STORED DATA section start

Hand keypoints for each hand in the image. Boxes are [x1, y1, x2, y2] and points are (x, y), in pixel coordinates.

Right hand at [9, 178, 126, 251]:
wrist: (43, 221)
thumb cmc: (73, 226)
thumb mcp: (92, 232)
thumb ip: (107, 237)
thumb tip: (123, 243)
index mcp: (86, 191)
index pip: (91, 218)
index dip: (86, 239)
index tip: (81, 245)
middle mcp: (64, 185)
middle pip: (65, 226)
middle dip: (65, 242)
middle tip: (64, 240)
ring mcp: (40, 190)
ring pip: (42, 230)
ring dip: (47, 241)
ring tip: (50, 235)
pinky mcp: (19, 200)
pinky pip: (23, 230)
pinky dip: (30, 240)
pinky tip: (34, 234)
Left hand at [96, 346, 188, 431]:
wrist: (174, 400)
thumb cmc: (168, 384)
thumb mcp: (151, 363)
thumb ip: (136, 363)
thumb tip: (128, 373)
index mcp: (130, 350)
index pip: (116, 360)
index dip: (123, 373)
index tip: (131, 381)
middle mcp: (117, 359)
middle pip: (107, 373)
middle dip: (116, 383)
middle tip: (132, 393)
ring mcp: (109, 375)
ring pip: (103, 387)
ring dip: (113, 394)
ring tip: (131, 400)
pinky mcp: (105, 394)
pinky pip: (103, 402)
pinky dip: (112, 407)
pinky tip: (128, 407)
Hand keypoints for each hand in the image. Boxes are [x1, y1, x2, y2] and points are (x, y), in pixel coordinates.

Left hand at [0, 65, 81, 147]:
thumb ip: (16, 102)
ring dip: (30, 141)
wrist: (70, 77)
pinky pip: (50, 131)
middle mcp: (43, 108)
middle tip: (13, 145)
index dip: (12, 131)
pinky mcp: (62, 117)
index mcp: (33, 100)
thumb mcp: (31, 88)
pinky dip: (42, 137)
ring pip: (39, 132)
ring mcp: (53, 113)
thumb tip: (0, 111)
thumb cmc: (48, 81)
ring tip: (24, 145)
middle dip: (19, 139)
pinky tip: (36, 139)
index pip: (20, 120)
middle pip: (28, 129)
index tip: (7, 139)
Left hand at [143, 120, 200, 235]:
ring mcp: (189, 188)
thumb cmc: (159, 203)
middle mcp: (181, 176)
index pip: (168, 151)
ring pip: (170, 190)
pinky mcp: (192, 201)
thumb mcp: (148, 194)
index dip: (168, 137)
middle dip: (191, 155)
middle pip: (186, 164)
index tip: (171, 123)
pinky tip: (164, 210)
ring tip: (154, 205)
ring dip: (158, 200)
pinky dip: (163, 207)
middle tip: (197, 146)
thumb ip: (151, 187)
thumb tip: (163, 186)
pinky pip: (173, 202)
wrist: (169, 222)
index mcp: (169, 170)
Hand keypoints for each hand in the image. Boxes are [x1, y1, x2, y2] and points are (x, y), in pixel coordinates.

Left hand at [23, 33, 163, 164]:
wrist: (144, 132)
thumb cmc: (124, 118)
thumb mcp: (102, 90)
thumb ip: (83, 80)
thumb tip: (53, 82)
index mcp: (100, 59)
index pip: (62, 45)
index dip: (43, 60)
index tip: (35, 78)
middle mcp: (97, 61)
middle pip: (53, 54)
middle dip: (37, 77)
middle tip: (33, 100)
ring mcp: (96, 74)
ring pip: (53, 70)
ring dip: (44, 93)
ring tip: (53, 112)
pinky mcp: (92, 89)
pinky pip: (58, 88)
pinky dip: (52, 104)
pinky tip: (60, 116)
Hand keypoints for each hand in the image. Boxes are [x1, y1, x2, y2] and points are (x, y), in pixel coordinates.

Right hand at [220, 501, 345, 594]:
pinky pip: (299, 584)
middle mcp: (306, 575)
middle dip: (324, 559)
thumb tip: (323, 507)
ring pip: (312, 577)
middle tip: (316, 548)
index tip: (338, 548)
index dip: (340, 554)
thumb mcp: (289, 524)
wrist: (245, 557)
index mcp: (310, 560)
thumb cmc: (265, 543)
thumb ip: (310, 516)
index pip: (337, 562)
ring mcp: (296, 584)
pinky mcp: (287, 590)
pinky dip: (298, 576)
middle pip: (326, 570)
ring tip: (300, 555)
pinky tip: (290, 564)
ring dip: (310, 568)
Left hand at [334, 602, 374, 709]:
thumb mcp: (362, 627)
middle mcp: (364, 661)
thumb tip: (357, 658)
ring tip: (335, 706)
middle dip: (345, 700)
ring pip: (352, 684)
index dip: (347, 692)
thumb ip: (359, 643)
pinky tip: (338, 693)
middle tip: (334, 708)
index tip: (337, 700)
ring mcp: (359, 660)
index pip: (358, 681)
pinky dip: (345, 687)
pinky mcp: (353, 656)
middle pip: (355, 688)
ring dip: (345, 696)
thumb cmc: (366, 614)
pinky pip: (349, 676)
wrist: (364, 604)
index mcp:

STORED DATA section end
STORED DATA section start

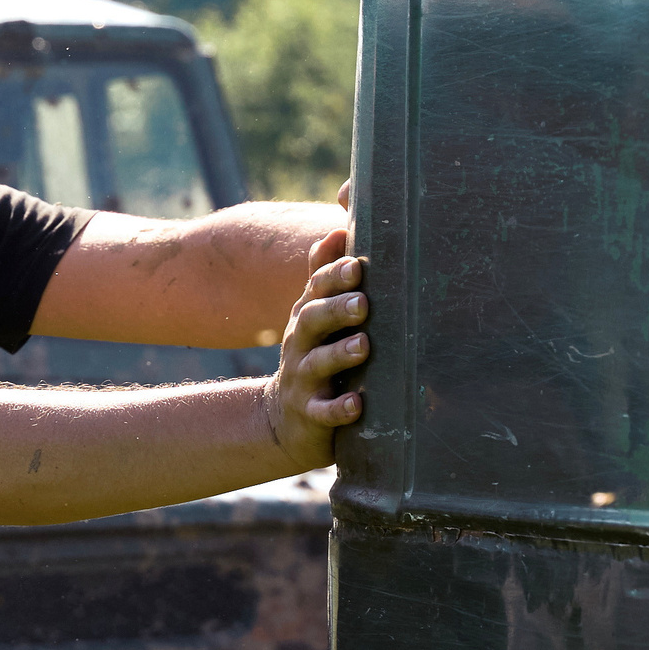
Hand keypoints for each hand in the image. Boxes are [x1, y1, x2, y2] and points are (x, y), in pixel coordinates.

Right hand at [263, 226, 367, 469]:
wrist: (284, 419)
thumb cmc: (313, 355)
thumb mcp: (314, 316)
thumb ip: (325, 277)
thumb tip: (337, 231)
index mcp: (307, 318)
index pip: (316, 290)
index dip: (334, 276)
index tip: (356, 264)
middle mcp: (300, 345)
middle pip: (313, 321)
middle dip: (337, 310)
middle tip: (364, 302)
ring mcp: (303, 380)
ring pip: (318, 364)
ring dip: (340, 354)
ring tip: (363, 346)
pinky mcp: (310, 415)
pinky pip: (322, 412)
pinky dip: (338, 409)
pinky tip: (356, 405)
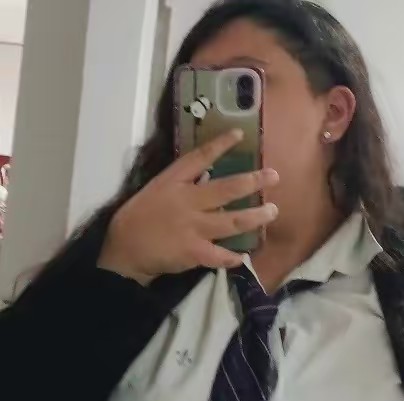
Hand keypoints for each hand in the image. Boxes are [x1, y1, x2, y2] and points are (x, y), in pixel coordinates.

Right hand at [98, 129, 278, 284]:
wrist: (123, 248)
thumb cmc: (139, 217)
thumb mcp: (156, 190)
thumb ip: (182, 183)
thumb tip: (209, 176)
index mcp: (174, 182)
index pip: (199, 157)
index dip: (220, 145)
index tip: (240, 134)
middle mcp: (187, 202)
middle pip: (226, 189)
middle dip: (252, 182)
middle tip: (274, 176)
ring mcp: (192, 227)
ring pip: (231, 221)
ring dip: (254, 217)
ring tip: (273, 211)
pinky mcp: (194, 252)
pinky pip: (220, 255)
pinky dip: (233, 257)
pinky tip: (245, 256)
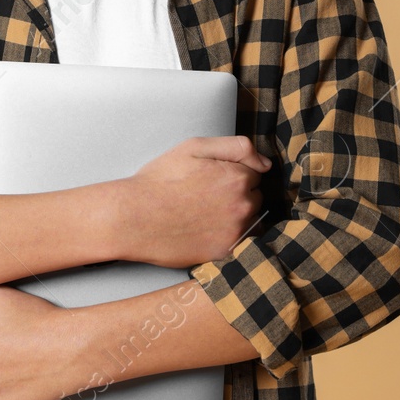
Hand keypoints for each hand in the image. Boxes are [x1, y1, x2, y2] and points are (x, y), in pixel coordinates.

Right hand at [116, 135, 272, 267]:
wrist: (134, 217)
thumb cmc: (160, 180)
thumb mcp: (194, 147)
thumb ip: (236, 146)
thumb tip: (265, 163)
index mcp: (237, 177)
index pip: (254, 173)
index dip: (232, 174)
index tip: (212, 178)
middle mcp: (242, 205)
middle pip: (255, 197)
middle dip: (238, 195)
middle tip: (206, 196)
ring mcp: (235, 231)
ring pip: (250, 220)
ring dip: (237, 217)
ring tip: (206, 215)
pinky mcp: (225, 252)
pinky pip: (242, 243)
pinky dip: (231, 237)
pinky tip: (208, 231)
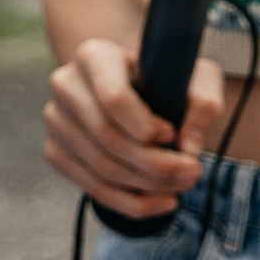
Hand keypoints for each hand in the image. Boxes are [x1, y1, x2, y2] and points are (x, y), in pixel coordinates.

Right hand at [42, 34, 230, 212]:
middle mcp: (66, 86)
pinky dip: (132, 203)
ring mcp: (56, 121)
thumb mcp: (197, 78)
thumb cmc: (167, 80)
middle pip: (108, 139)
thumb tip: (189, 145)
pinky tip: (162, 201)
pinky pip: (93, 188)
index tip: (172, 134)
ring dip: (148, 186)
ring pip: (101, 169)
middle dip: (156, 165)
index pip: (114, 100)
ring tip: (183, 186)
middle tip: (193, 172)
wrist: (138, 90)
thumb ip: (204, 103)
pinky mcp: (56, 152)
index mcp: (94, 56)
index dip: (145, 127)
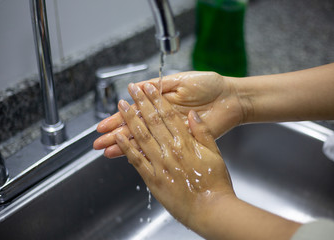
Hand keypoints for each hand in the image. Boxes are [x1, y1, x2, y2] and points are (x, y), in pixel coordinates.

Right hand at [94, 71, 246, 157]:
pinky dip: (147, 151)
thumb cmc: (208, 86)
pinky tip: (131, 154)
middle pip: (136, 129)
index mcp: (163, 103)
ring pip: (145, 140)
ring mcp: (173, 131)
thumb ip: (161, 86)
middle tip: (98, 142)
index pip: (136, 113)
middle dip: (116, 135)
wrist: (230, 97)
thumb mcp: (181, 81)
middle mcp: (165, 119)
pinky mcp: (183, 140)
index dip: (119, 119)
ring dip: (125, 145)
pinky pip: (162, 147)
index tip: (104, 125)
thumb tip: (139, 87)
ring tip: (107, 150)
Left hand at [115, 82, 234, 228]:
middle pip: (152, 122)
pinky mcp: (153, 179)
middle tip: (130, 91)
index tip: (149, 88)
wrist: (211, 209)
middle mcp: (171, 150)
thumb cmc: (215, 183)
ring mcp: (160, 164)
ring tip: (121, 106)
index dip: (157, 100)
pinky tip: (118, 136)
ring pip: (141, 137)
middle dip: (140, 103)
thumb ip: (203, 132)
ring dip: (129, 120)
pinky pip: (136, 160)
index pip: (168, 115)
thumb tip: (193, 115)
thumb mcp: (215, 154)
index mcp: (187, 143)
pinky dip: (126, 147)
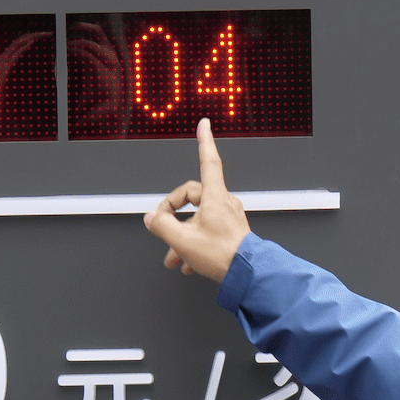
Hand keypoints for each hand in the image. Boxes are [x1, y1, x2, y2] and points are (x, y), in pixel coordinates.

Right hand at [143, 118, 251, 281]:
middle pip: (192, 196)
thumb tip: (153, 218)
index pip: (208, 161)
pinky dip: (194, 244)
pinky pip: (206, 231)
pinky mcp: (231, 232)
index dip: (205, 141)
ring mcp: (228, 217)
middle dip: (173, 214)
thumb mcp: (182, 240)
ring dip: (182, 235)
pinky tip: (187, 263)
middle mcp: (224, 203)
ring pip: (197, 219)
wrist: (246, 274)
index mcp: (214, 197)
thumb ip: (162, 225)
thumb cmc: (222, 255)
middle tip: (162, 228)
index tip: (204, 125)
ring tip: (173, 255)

STORED DATA section end
STORED DATA section start

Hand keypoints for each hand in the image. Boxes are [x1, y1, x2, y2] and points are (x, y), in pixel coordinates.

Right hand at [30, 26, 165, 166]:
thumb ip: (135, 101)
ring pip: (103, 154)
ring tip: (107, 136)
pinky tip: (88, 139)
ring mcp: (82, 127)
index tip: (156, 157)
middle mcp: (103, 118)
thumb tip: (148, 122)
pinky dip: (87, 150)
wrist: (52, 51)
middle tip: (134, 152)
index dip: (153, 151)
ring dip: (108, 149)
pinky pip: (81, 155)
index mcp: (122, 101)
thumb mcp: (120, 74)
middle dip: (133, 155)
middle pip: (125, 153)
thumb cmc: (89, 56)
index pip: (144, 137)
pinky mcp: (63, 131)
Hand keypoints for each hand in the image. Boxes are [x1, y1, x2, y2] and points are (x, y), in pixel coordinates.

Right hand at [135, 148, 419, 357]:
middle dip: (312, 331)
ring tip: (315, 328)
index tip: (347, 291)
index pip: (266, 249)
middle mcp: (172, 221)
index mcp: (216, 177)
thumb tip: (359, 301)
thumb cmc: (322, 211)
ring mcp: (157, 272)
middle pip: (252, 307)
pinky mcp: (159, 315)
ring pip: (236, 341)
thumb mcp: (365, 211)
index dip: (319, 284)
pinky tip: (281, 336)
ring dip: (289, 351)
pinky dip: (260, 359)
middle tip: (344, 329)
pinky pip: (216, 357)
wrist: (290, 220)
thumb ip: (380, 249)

STORED DATA section end

Word for word, write out the lines above running from the one with "ring dip: (125, 145)" up to and including the one with "ring pip: (197, 219)". Drop any picture.

• SOLUTION TO THIS PROBLEM:
ring dip: (125, 145)
pinky pip: (162, 147)
index tip: (104, 125)
thumb tip: (139, 87)
ring tip: (107, 150)
Left hand at [115, 82, 234, 228]:
middle pip: (152, 122)
pinky mcp: (153, 179)
middle tip: (130, 91)
index tip: (149, 88)
wrist: (211, 209)
middle mcp: (171, 150)
thumb cmc: (215, 183)
ring mcp: (160, 164)
ring tip: (121, 106)
index dip: (157, 100)
pinky tip: (118, 136)
ring pip: (141, 137)
middle dip: (140, 103)
thumb ip: (203, 132)
ring dip: (129, 120)
pinky pip: (136, 160)
index pip: (168, 115)
thumb tip: (193, 115)
thumb mcp: (215, 154)
index mcp: (187, 143)
pinky dip: (126, 147)
Hand keypoints for each hand in the image. Boxes are [x1, y1, x2, y2] and points are (x, y), in pixel coordinates.

Right hand at [143, 118, 251, 281]:
middle pip: (192, 196)
thumb tip: (153, 218)
index pip: (208, 161)
pinky dip: (194, 244)
pinky pip: (206, 231)
pinky mcp: (231, 232)
index dip: (205, 141)
ring mcp: (228, 217)
middle dip: (173, 214)
thumb mcp: (182, 240)
ring dip: (182, 235)
pinky tip: (187, 263)
middle mcp: (224, 203)
ring pip: (197, 219)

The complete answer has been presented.